Make the Most of Your Budget 

Sagi says that, with AI, “you can manage budgets in an unbiased, efficient manner. AI tools don’t have a platform preference. They can look at your whole activity from a bird’s eye view, and automatically shift budgets within the channel and across channels, toward the best performing activities.” 

Optimize 24/7 

“Campaign managers, and CMOs use tools like Albert to perform optimizations 24/7, even when they sleep,” Sagi says. “AI can analyze huge volumes of data at any given moment. Tools like Albert are capable of simultaneously analyzing stats of multiple ads, across multiple campaigns in various platforms, and across different channels,” he says. 

“Plus, rather than looking at last month’s best performing ad, keyword or audience, which us humans usually do, AI can do it live, while also exploring new audiences,” he says. “It uses one set of logics that make all the decisions unified and persistent, without compromising KPIs,” he says. 

And it keeps you in the loop. Albert, for example, “plugs into your ad account, manages the activity and later shows the number of calculations that were made, the amount of actions that were taken, the best performing ad variations and geographies. It breaks down the most relevant audiences and provides in-depth insight on every step of the marketing funnel in every channel respectively, as well as the whole paid media activity holistically, to help marketers make the right decisions in terms of brand-level creatives, localizing creatives for specific markets, and all the way down to adding keywords they could never have discovered otherwise to a landing page,” he says. 
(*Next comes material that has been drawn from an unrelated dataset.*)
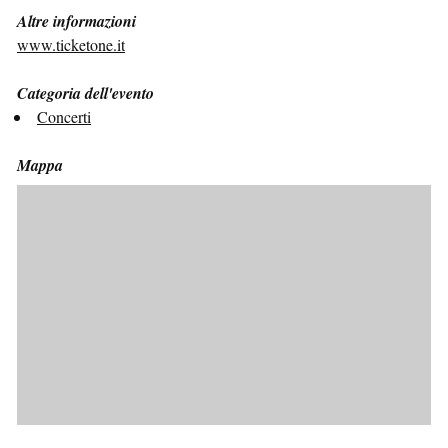
Altre informazioni
www.ticketone.it
Categoria dell'evento
Concerti
Mappa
Before AI, “humans could only dream of such efficiency,” he says. 

How AI Helps Marketers Prove Their Value to the C-Suite 

As a late 2022 LinkedIn and YouGov survey revealed, “77% of CMOs globally feel under pressure to prove greater short-term ROI on their marketing campaigns.” 

Sagi agrees. He thinks that, not only AI won’t replace marketers – but it will also help them keep their jobs and thrive professionally. “A clear view of results is essential for decision makers,” he says. Thankfully, “there are many ways to test the efficiencies of humans vs. machines. Efficiencies can be measured on many levels, including saved time, growth and other success metric improvement,” he says. 
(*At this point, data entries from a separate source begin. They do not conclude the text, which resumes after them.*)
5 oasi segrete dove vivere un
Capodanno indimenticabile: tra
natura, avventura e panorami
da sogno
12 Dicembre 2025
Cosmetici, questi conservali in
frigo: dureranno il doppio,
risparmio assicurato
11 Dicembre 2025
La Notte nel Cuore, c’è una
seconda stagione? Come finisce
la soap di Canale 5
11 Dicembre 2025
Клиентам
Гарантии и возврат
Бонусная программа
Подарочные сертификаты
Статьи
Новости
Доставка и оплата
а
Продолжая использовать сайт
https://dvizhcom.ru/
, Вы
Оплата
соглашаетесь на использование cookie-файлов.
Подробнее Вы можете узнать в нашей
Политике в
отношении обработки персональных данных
You can even measure the machine’s success directly vs. your best PPC marketers. But be aware – every time we did this here at Albert, the machine won. So be prepared to share that alongside the achievements your human team accomplished thanks to more time, better data processing and deeper audience targeting. 
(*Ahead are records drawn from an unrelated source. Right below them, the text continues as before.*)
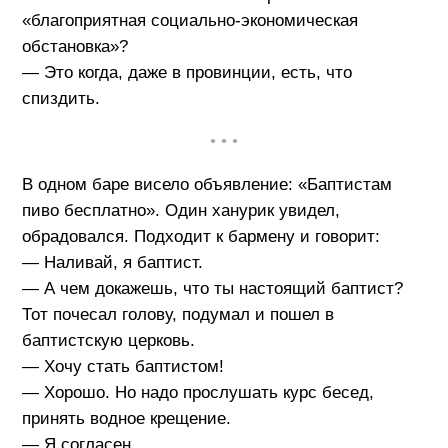
«благоприятная социально-экономическая
обстановка»?
— Это когда, даже в провинции, есть, что
спиздить.
• • •
В одном баре висело объявление: «Баптистам
пиво бесплатно». Один ханурик увидел,
обрадовался. Подходит к бармену и говорит:
— Наливай, я баптист.
— А чем докажешь, что ты настоящий баптист?
Тот почесал голову, подумал и пошел в
баптистскую церковь.
— Хочу стать баптистом!
— Хорошо. Но надо прослушать курс бесед,
принять водное крещение.
— Я согласен.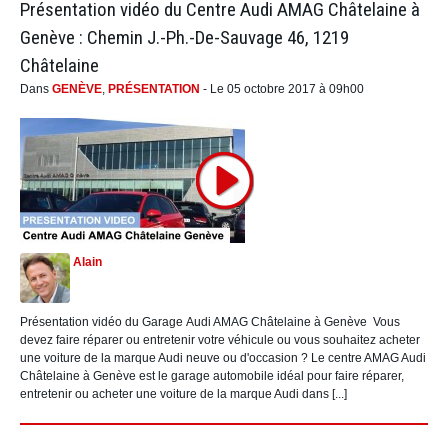
Présentation vidéo du Centre Audi AMAG Châtelaine à
Genève : Chemin J.-Ph.-De-Sauvage 46, 1219
Châtelaine
Dans
GENÈVE
,
PRÉSENTATION
- Le 05 octobre 2017 à 09h00
Alain
Présentation vidéo du Garage Audi AMAG Châtelaine à Genève Vous
devez faire réparer ou entretenir votre véhicule ou vous souhaitez acheter
une voiture de la marque Audi neuve ou d'occasion ? Le centre AMAG Audi
Châtelaine à Genève est le garage automobile idéal pour faire réparer,
entretenir ou acheter une voiture de la marque Audi dans [...]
AI Won’t Replace Marketers Because AI Needs Marketers to Succeed 

According to Sagi’s insights, today’s popular AI tools are great for amplifying marketing, but marketing management still requires the human element. Marketers are still needed – and will be needed for a while – to develop and manage the vision, goals and business model. They need to decide how they measure KPIs, and take all the above into account, in addition to the company’s limitations, when reviewing actionable analytics and deciding on next steps, he explains. 

Therefore, it’s marketers who “decide on appropriate budgets, determine dates for time-sensitive or seasonality related promotions, etc. Those are strategy level decisions humans will always be necessary for,” he adds. 

And there’s more. Marketers are the ones who understand their brands best – on top of industry regulation, sensitivities and brand safety. “They need to make sure they adhere to those requirements,” he clarifies. 

“This is how Albert was designed,” he says, inviting you to get in touch for a free demo with his team. “It was designed to work hand-in-hand with humans. Humans are the ones who set the guardrails, define guidelines, and have a confined framework configured to the AI to work within,” he says. “It’s your brand, and you’re still its leader.”